The party leader, who yesterday came face to face with another party leader - the Tories' Annabel Goldie - when their campaign diaries clashed in a cafe in Largs, will highlight education as the key he hopes will ensure a return to power, in a hard-fought race with the SNP.
His proposals include a boost for science in primary schools and foreign languages starting from primary three, in an attempt to help young Scots gain "globally useful skills", and to reverse a serious decline in language-learning over recent years. The addition of 500 more teachers in Scottish classrooms would include language assistants, many of them native speakers, with the manifesto highlighting the need for more Spanish and Mandarin learning.
The plan for Languages and Basic Science (LABS) would boost specialist science teaching in primary, improved teacher links between secondary and primary, and provide centres of excellence for upper secondary pupils.
Yesterday, Mr McConnell also announced he wants an elite unit set-up in Nairn for up to 16 talented junior golfers, to be based at Nairn Academy.
The education chapter of a 100-page manifesto will include 100 Skills Academies for school-age vocational training, raising the school leaving age of 16 and requiring young people to stay in education or training until 18, and an end to the limit on student places.
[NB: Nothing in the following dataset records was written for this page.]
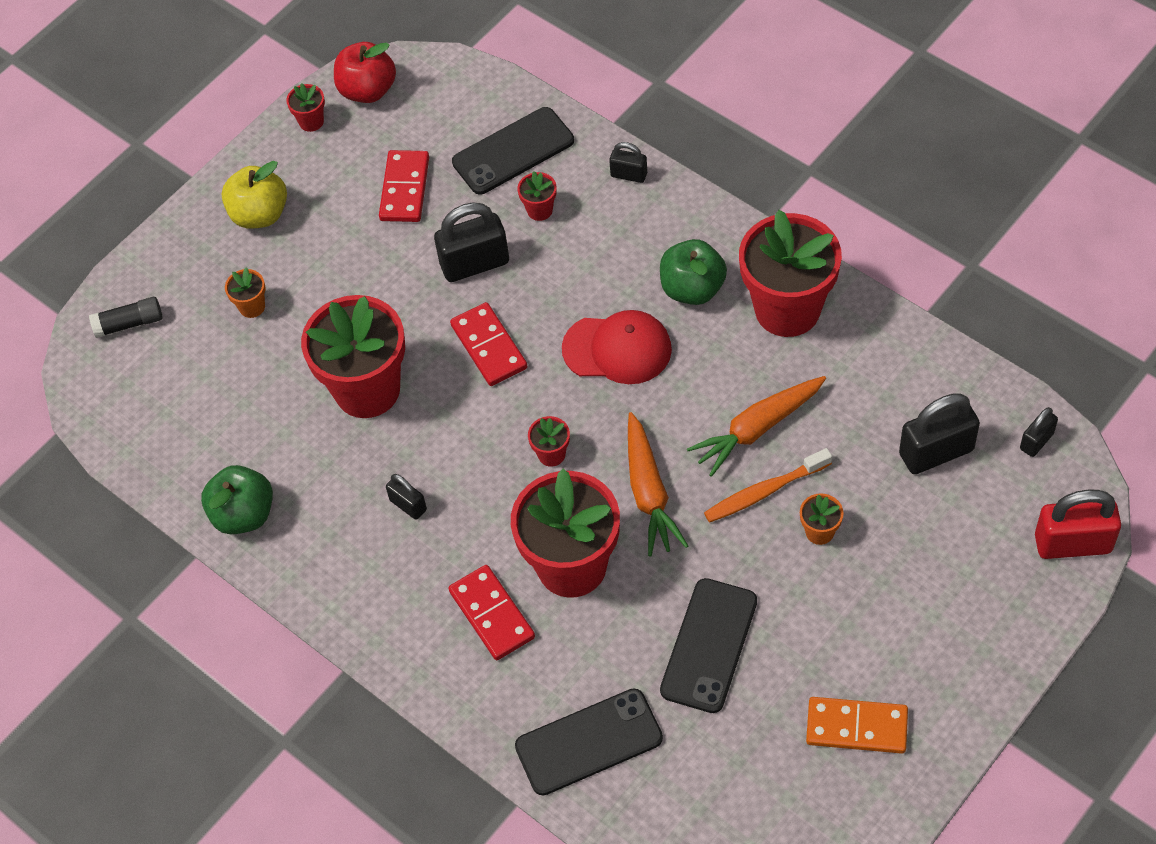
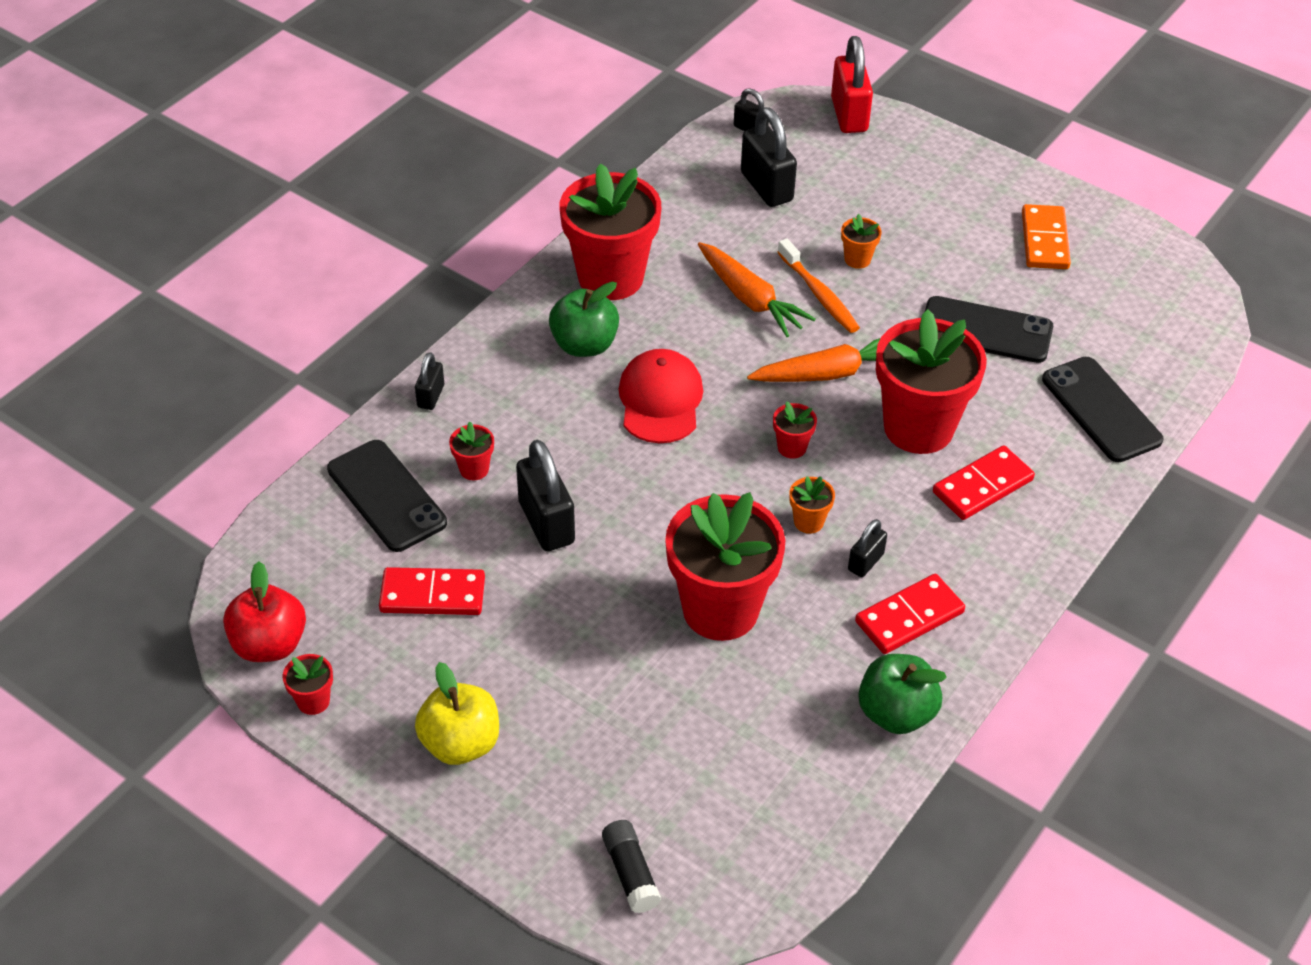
camera: 100 degrees left, 10 degrees down
orange flower pot [225,268,265,318] -> orange flower pot moved to [789,476,835,534]
red domino [450,302,528,386] -> red domino moved to [855,574,965,654]

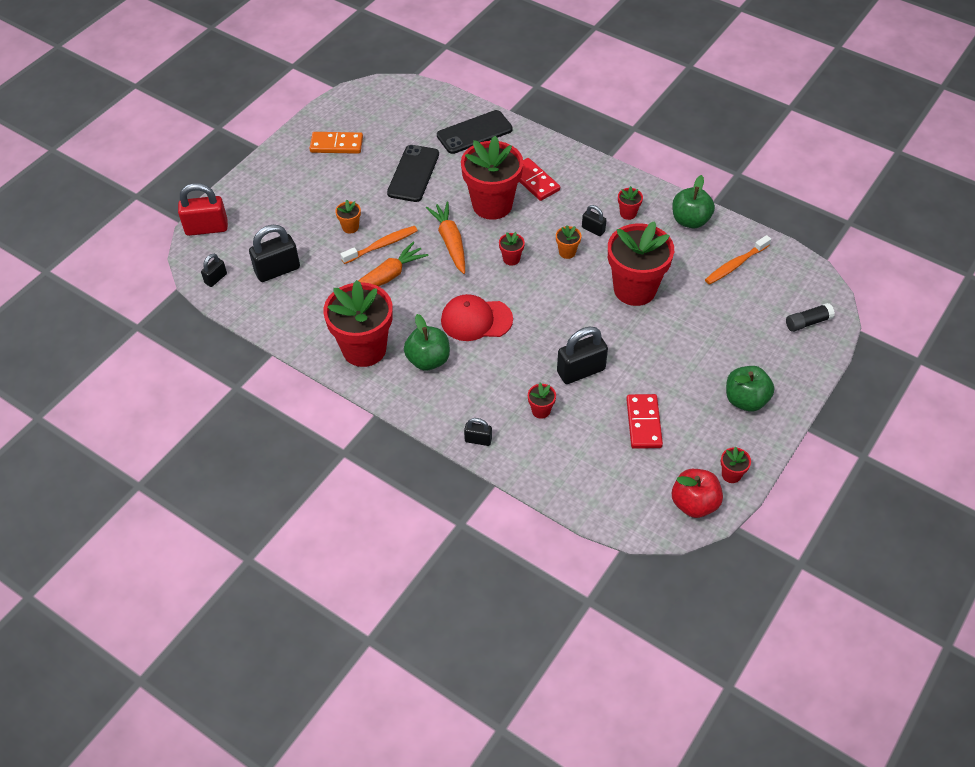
camera: 90 degrees left, 5 degrees up
black phone [327,440,447,552] -> none
yellow apple [415,662,499,765] -> green apple [726,366,774,412]
red domino [855,574,965,654] -> red flower pot [618,186,643,220]
none -> orange toothbrush [705,235,771,285]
At the Glasgow launch this morning, Labour will set out health service proposals to have new waiting times promises extending for the first time to the "allied professions" of physiotherapy, psychology and chiropody, with a maximum nine- week wait to be achieved within four years. Labour also wants to halve maximum waiting times from referral by a GP to both inpatient and outpatient treatment, with faster targets for those with urgent conditions.
On crime, the manifesto is to promise more crime legislation, which could force police and councils to make use of antisocial behaviour orders.
Justice legislation would include further measures against serious and organised crimes, and Labour wants Scotland to have a "Payback" system, in which "tougher, swifter community sentences" are handed down by a new type of community court.